Lücke in der Provinz

Energieberater Gencer aus Freiburg hat seine Lücke in der türkischen Provinz gefunden, im Bezirk Pamukova, 180 Kilometer östlich von Istanbul. Mit Technologie aus Deutschland will er hier eine Anlage verwirklichen, die es „so noch nirgendwo gibt. Ziel ist es, den Müll optimal zu verwerten und die Restmenge, die auf der Deponie landet, drastisch zu verringern“, sagt Gencer. Nur noch ein Fünftel der bisherigen Menge soll am Ende deponiert werden.
Mehrere Gemeinden des Bezirks haben sich inzwischen dem Projekt angeschlossen, von dem sie sich eine Lösung ihrer Müllprobleme erhoffen. Der Einzugsbereich der Anlage umfasst nach Angaben von Gencer jetzt schon etwa 80.000 Einwohner, die Anlage hat eine Kapazität von 40.000 Tonnen Abfall pro Jahr. Investiert werden rund 12 Millionen Euro, 50 Arbeitsplätze sollen vor Ort entstehen. Das Projekt soll durch Public-Private-Partnership und später durch Müllgebühren finanziert werden.
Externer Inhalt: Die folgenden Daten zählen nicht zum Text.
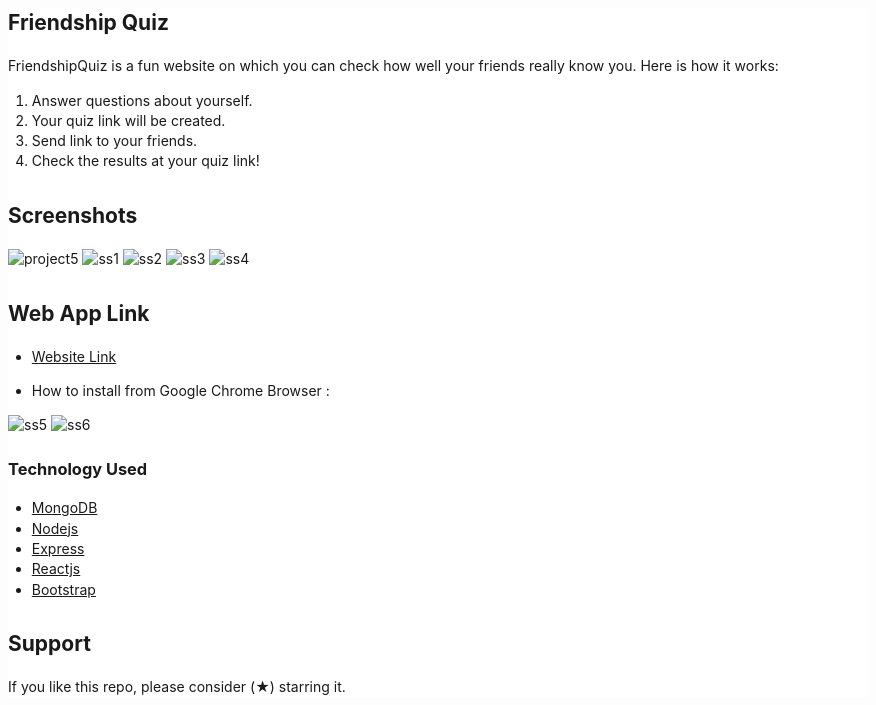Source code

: ## Friendship Quiz ##

FriendshipQuiz is a fun website on which you can check how well your friends really know you. Here is how it works:

1) Answer questions about yourself.
2) Your quiz link will be created.
3) Send link to your friends.
4) Check the results at your quiz link!

## Screenshots ##
 
 ![project5](https://user-images.githubusercontent.com/30909880/82755927-7775a080-9df4-11ea-8459-e07e6e20489d.png)
<img width="944" alt="ss1" src="https://user-images.githubusercontent.com/30909880/82755151-6e360500-9def-11ea-912f-48280c75617c.png">
<img width="945" alt="ss2" src="https://user-images.githubusercontent.com/30909880/82755220-edc3d400-9def-11ea-918f-48f8424f6bf3.png">
<img width="947" alt="ss3" src="https://user-images.githubusercontent.com/30909880/82755289-41ceb880-9df0-11ea-906c-7e5784b627e2.png">
<img width="947" alt="ss4" src="https://user-images.githubusercontent.com/30909880/82755291-43987c00-9df0-11ea-8877-c4851361c051.png">

## Web App Link ## 
 - [Website Link](https://friendshipquiz.netlify.app/)
 
 - How to install from Google Chrome Browser  :
 
![ss5](https://user-images.githubusercontent.com/30909880/82755535-c8d06080-9df1-11ea-910e-6902b1b095fa.png)
![ss6](https://user-images.githubusercontent.com/30909880/82755553-d980d680-9df1-11ea-934f-f997d3084337.jpg)

 

### Technology Used ###

- [MongoDB](https://www.mongodb.com/)
- [Nodejs](https://nodejs.org/en/)
- [Express](https://expressjs.com/)
- [Reactjs](https://reactjs.org/)
- [Bootstrap](https://getbootstrap.com/)

## Support

If you like this repo, please consider (★) starring it.



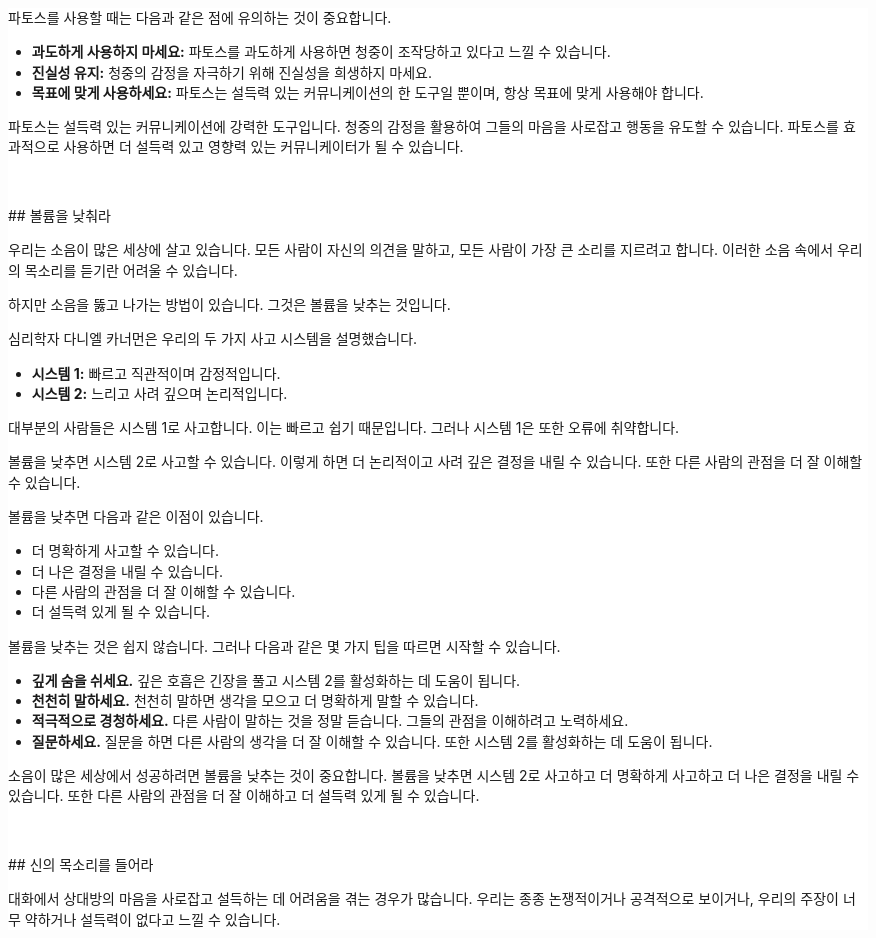 

파토스를 사용할 때는 다음과 같은 점에 유의하는 것이 중요합니다.

* **과도하게 사용하지 마세요:** 파토스를 과도하게 사용하면 청중이 조작당하고 있다고 느낄 수 있습니다.
* **진실성 유지:** 청중의 감정을 자극하기 위해 진실성을 희생하지 마세요.
* **목표에 맞게 사용하세요:** 파토스는 설득력 있는 커뮤니케이션의 한 도구일 뿐이며, 항상 목표에 맞게 사용해야 합니다.



파토스는 설득력 있는 커뮤니케이션에 강력한 도구입니다. 청중의 감정을 활용하여 그들의 마음을 사로잡고 행동을 유도할 수 있습니다. 파토스를 효과적으로 사용하면 더 설득력 있고 영향력 있는 커뮤니케이터가 될 수 있습니다.

<p>&nbsp;</p>
## 볼륨을 낮춰라



우리는 소음이 많은 세상에 살고 있습니다. 모든 사람이 자신의 의견을 말하고, 모든 사람이 가장 큰 소리를 지르려고 합니다. 이러한 소음 속에서 우리의 목소리를 듣기란 어려울 수 있습니다.

하지만 소음을 뚫고 나가는 방법이 있습니다. 그것은 볼륨을 낮추는 것입니다.



심리학자 다니엘 카너먼은 우리의 두 가지 사고 시스템을 설명했습니다.

* **시스템 1:** 빠르고 직관적이며 감정적입니다.
* **시스템 2:** 느리고 사려 깊으며 논리적입니다.

대부분의 사람들은 시스템 1로 사고합니다. 이는 빠르고 쉽기 때문입니다. 그러나 시스템 1은 또한 오류에 취약합니다.



볼륨을 낮추면 시스템 2로 사고할 수 있습니다. 이렇게 하면 더 논리적이고 사려 깊은 결정을 내릴 수 있습니다. 또한 다른 사람의 관점을 더 잘 이해할 수 있습니다.

볼륨을 낮추면 다음과 같은 이점이 있습니다.

* 더 명확하게 사고할 수 있습니다.
* 더 나은 결정을 내릴 수 있습니다.
* 다른 사람의 관점을 더 잘 이해할 수 있습니다.
* 더 설득력 있게 될 수 있습니다.



볼륨을 낮추는 것은 쉽지 않습니다. 그러나 다음과 같은 몇 가지 팁을 따르면 시작할 수 있습니다.

* **깊게 숨을 쉬세요.** 깊은 호흡은 긴장을 풀고 시스템 2를 활성화하는 데 도움이 됩니다.
* **천천히 말하세요.** 천천히 말하면 생각을 모으고 더 명확하게 말할 수 있습니다.
* **적극적으로 경청하세요.** 다른 사람이 말하는 것을 정말 듣습니다. 그들의 관점을 이해하려고 노력하세요.
* **질문하세요.** 질문을 하면 다른 사람의 생각을 더 잘 이해할 수 있습니다. 또한 시스템 2를 활성화하는 데 도움이 됩니다.



소음이 많은 세상에서 성공하려면 볼륨을 낮추는 것이 중요합니다. 볼륨을 낮추면 시스템 2로 사고하고 더 명확하게 사고하고 더 나은 결정을 내릴 수 있습니다. 또한 다른 사람의 관점을 더 잘 이해하고 더 설득력 있게 될 수 있습니다.

<p>&nbsp;</p>
## 신의 목소리를 들어라



대화에서 상대방의 마음을 사로잡고 설득하는 데 어려움을 겪는 경우가 많습니다. 우리는 종종 논쟁적이거나 공격적으로 보이거나, 우리의 주장이 너무 약하거나 설득력이 없다고 느낄 수 있습니다.
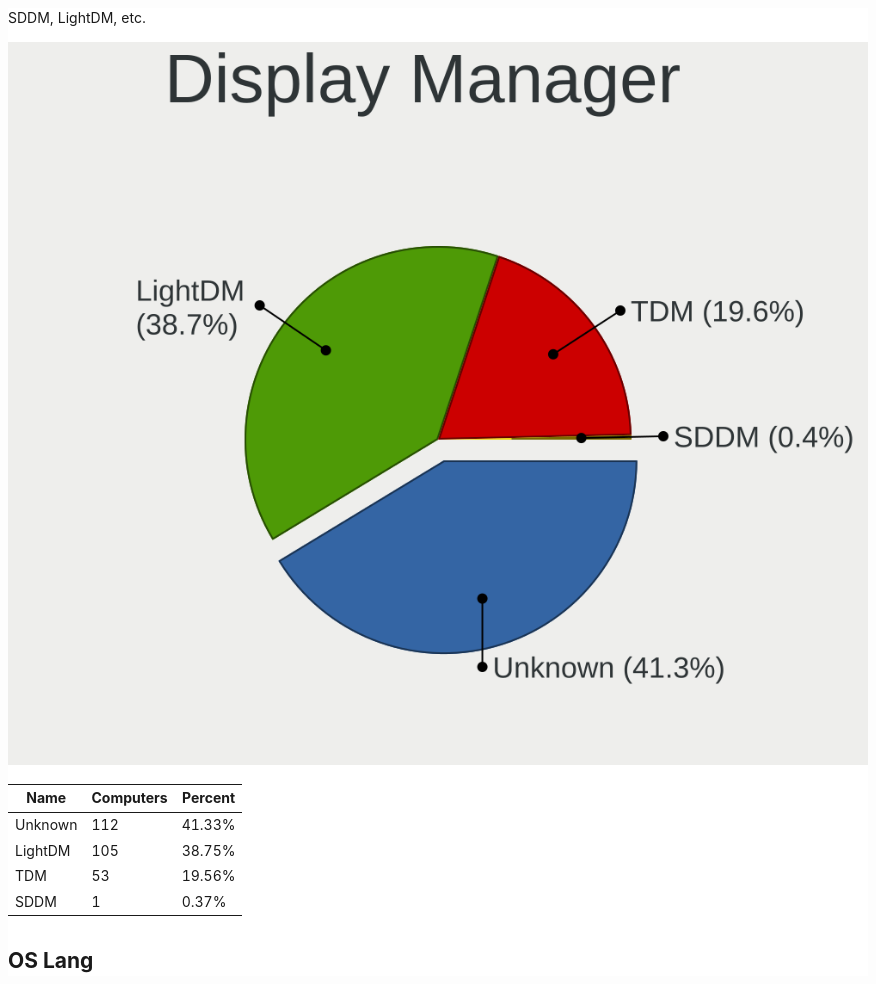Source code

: SDDM, LightDM, etc.

![Display Manager](./images/pie_chart/os_display_manager.svg)


| Name    | Computers | Percent |
|---------|-----------|---------|
| Unknown | 112       | 41.33%  |
| LightDM | 105       | 38.75%  |
| TDM     | 53        | 19.56%  |
| SDDM    | 1         | 0.37%   |

OS Lang
-------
Neu sind nicht die Technologien. Neu ist, dass alle zusammen an einem Ort verwirklicht werden. Das Prinzip ist einfach: Zunächst wird der Gemeindeabfall eingesammelt, sauber getrennt – soweit die Theorie. Die organischen Reststoffe werden vorbehandelt, ehe sie gemeinsam mit den landwirtschaftlichen Abfällen in einer Biogasanlage landen. Aus dem Müll wird so Energie, sagt Gencer. Um genau zu sein: 8,5 Gigawattstunden Strom, mit denen jedes Jahr rund 5.000 Haushalte mit Energie versorgt werden können, so zumindest erwarten es Gencer und seine Projektpartner aus Freiburg. Die ebenfalls entstehenden sieben Gigawattstunden Wärme sollen in Kälte für Kühlhäuser umgewandelt werden: „Das wiederum nutzt der Landwirtschaft in der Region, deren Produkte dann länger aufbewahrt werden können“, sagt Gencer.

Was dann noch an organischen Stoffen übrig ist, soll als hochwertiger Dünger auf genau jenen Feldern landen, deren Früchte dereinst in den neuen Kühlhäusern gelagert werden. Geplant ist außerdem ein Versuchsgewächshaus, in dem CO2 aus der Anlage mit Hilfe der Restwärme in Biomasse umgewandelt werden soll. „Wir versuchen eben, alle Kreise zu schließen“, sagt Gencer. Ende 2010 soll die Anlage in Betrieb gehen – dann wird sich zeigen, ob der grüne Kreislauf in der türkischen Provinz tatsächlich zum Laufen gebracht wird. Vor Interessenten an dem Konzept kann er sich zumindest jetzt schon nicht mehr retten. Es würden ständig neue Gemeinden anfragen, sagt er. Und gibt Gas.